We will solve $\dfrac{dV}{dr}=0$. Substituting the value of $\dfrac{dV}{dr}$ from the above equation, we get
 $\dfrac{1}{3}\left[ \dfrac{{{p}^{2}}-4p\pi {{r}^{2}}}{\sqrt{{{p}^{2}}-2p\pi {{r}^{2}}}} \right]=0$
As the denominator in the above equation cannot be 0, we have
${{p}^{2}}-4p\pi {{r}^{2}}=0$.
Since $p\ne 0$, we get $p=4\pi {{r}^{2}}$.

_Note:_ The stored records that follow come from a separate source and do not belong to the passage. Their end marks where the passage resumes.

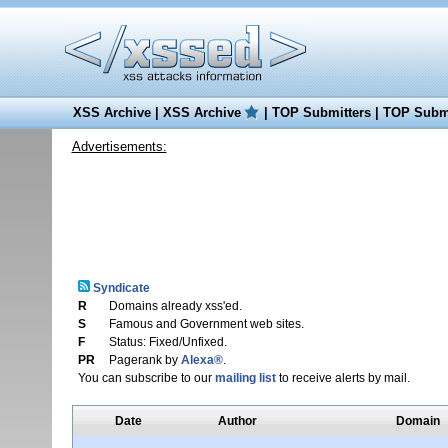
XSS Archive
|
XSS Archive
|
TOP Submitters
|
TOP Submi
Advertisements:
Syndicate
R
Domains already xss'ed.
S
Famous and Government web sites.
F
Status: Fixed/Unfixed.
PR
Pagerank by
Alexa®
.
You can subscribe to our
mailing list
to receive alerts by mail.
Date
Author
Domain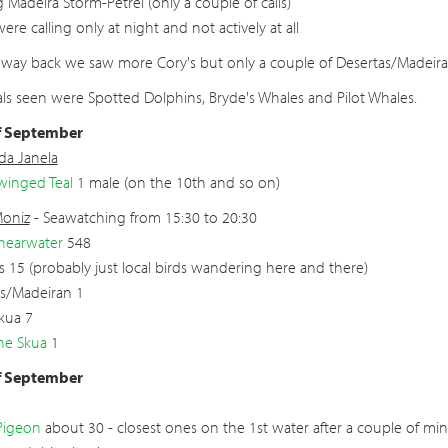
g Madeira Storm-Petrel (only a couple of calls)
ere calling only at night and not actively at all
way back we saw more Cory's but only a couple of Desertas/Madeiran 
 seen were Spotted Dolphins, Bryde's Whales and Pilot Whales.
f September
 da Janela
winged Teal
1 male (on the 10th and so on)
Moniz
- Seawatching from 15:30 to 20:30
hearwater
548
s 15 (probably just local birds wandering here and there)
s/Madeiran 1
Skua 7
ne Skua
1
f September
Pigeon
about 30 - closest ones on the 1st water after a couple of minu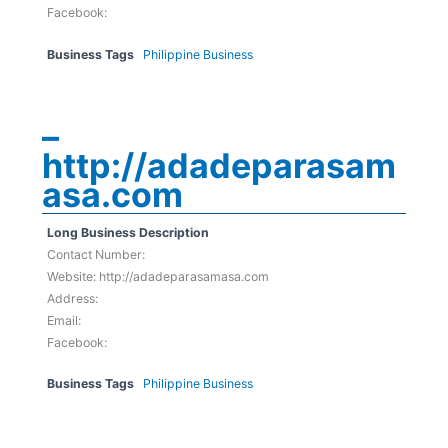
Facebook:
Business Tags
Philippine Business
–
http://adadeparasam
asa.com
Long Business Description
Contact Number:
Website: http://adadeparasamasa.com
Address:
Email:
Facebook:
Business Tags
Philippine Business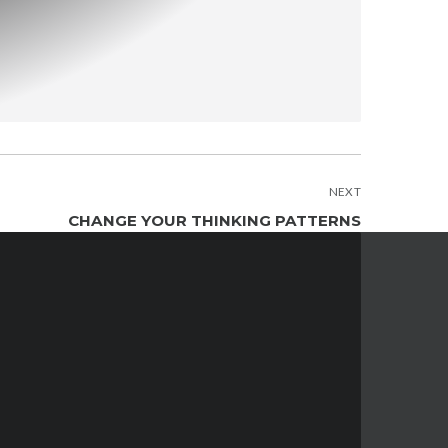
NEXT
CHANGE YOUR THINKING PATTERNS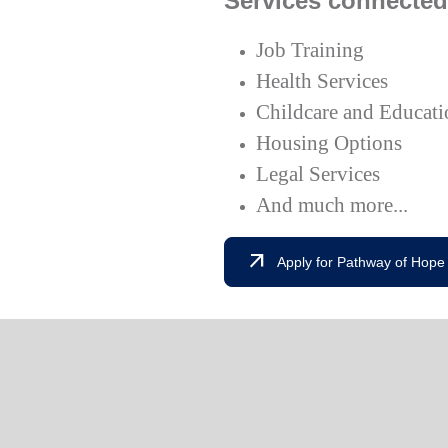
Services connected
Job Training
Health Services
Childcare and Educati
Housing Options
Legal Services
And much more...
arrow_outward
Apply for Pathway of Hope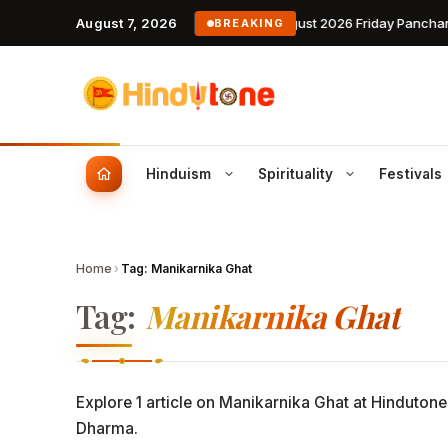
August 7, 2026
7 August 2026 Friday Panchan
BREAKING
Hinduism
Spirituality
Festivals
Famous Hindus
Daily
July 2026 Festivals
Temples
J
Home
›
Tag:
Manikarnika Ghat
Stories of saints, yogis & modern Hindus
Today’s
This month’s complete diaspora
Ancient shrines, history, timings
Ni
who shaped dharma
calendar — Rath Yatra, Guru
darshan info
Da
Tag:
Manikarnika Ghat
Purnima, Sawan
Weekl
Week-ah
Slokas & Mantras
Holi 2026
U
Daily chants with meaning, audi
Month
Dates, rituals, Holika Dahan muhurat
Devanagari script
Te
Month-l
Explore 1 article on Manikarnika Ghat at Hindutone
Phalguna Masam 2026
Dasavataram
D
Yearl
Dharma.
Auspicious lunar month calendar
The ten avatars of Vishnu and th
Fi
Annual 
leelas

Now, substituting this value of p in equation (a), we get
${{\pi }^{2}}{{r}^{2}}{{l}^{2}}={{\left( 4\pi {{r}^{2}}-\pi {{r}^{2}} \right)}^{2}}$
Simplifying this equation we get,
$\begin{align}
  & {{\pi }^{2}}{{r}^{2}}{{l}^{2}}={{\left( 3\pi {{r}^{2}} \right)}^{2}} \\
 & {{\pi }^{2}}{{r}^{2}}{{l}^{2}}=9{{\pi }^{2}}{{r}^{4}} \\
 & \therefore \dfrac{{{r}^{2}}}{{{l}^{2}}}=\dfrac{1}{9} \\
 & \therefore \dfrac{r}{l}=\dfrac{1}{3} \\
\end{align}$
Now, as we can see in the figure, we can write $\sin \theta =\dfrac{r}{l}=\dfrac{1}{3}$. Therefore, the semi vertical angle is $\theta ={{\sin }^{-1}}\dfrac{1}{3}$.

So, the correct answer is “Option a”.

Note: This process works as any function attains its maximum or minimum value at the point where its derivative becomes 0. In order to find which value of x is maxima or minima, we need to calculate the double derivative of the function in which, on putting these values that are/is obtained on equating the first derivative with 0, we can get the maxima or minima by looking at the value of the double derivative. If the value of the double derivative is positive, then it is minima. If the value turns out to be negative, then it is maxima.